Babcock: Hopefully I’m not there.

Dreger: I was just going to say that chances are you and the Toronto Maple Leafs won’t be there. In saying that, though, not every NHL head coach makes it a point to come to the World Championships. Why, when you’re available, do you come?

Babcock: I guess a number of things. Number one, I’m not going to learn about a whole much about hockey sitting at home. I can watch the NHL playoffs, which I hate doing, on TV, and I’m still going to get home with lots of time to see the end. I just think it’s learning the players. We’ve got people — Jim Paliafito, for example — who has been over here grinding trying to find players. I think it’s important you support those guys, get to know those guys, and build a relationship with those guys. In the end, they breathe life into the Leafs and into our hockey team.

Dreger: You also have selfish interest for being here, clearly. You’ve got Mitch Marner playing for Team Canada. You watched him for the first time in this Men’s World Championship on Monday night, playing on a pretty entertaining kid line. What did you think?

Babcock: I thought he was really skating. Mitch had a great year for us. You didn’t even know if he was going to be on the team, and then he was real dominant for you. He got injured and he got sick and wasn’t quite the same. I really thought he had the pop back in his legs yesterday. On one shift alone he made three plays — one to the D and two other forwards — for chances and then had a good chance himself. He is a real good player. He loves hockey and his energy is contagious. He’s a kid who is going to get better, obviously.

Dreger: When you look at the year that Marner had — and you touched on it a little bit — he had a tremendous season. Your rookie core had a tremendous year, no question about that. Because it was slowed a little bit by the injury and the illness late in the season, was it important for Marner to accept the invite and continue to play?

Babcock: Each guy has got to make his own decision. Lou and I talked a lot about that. Each guy has got to decide what they want to do. I think it’s fantastic for him and Nylander to be over here. They’re earning confidence. When you get on a stage that is different than you’re used to and then you show how good you are — I thought Willy was dominant the other night against the Germans — it makes you feel good. You’re sitting in the locker room and you’re with different leaders and they’re saying things you haven’t heard and you’re learning from them. You’re learning from the things you don’t like and you’re learning from the things you do like. To me, that confidence they’re earning is just going to benefit our team.

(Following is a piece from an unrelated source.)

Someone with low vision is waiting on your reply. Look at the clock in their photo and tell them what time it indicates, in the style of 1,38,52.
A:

Dreger: Are you excited by that? To see how that confidence is building in Nylander and Matthews and in Mitch Marner? How can they be better and stronger to make the Leafs better and stronger?

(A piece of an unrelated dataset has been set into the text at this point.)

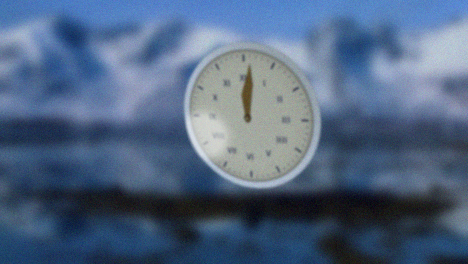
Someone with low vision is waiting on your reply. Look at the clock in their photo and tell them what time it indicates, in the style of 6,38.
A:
12,01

Babcock: I think just getting stronger. Each one of them has a summer program that they have to follow to take a step. Matthews’ body is different than the other two for sure. Willy has actually done quite a bit of work there. Mitch has grown a tonne since we drafted him. He’s way taller than he was, but he’s a power packed individual in his lower half. He’s got to get stronger, and he will. They are just kids and there is a growth process. We don’t want to get ahead of ourselves. We’ve got those three there. We’ve got Hyman and Brown. They all work and they all love hockey. We’ve got a lot of good players in Toronto. We’re fortunate.

Dreger: How far did those three young men exceed your expectations? Can you even qualify the significance?

Babcock: You don’t know for sure. Even Auston, with as good of a player as you knew he was and the size of him, you knew he was going to be good. You had no idea he was going to embrace doing the things he did with and without the puck — the 200-foot stuff, the big moment stuff, the competitiveness when he got bumped around. In fairness to Willy, his shot and his hands and his skating and his edges are second to none. The competitiveness, I wasn’t sure of. To see him elevate in that way was good. Mitch, we’ve already talked about. They’re special players. They’re exciting players. They’re fun to watch. They bring you out of your seat, too. That is a lot of fun. Obviously, to have a real good hockey club, when you watch the playoffs and you watch the battles going on right now, you need a whole group. You need a lot of men, and you’ve got to have great depth. The way the games are played in the NHL now, every night is a big time game. It’s so tight. Without depth… I just look at Tampa this year, and I’ve used this as an example a number of times. They have great depth and they still missed, but they hung in and hung in. We’re not in that stage yet. We have to build our depth, and that’s why we’re here. We’re here trying to find players to fill in the holes to make our team better.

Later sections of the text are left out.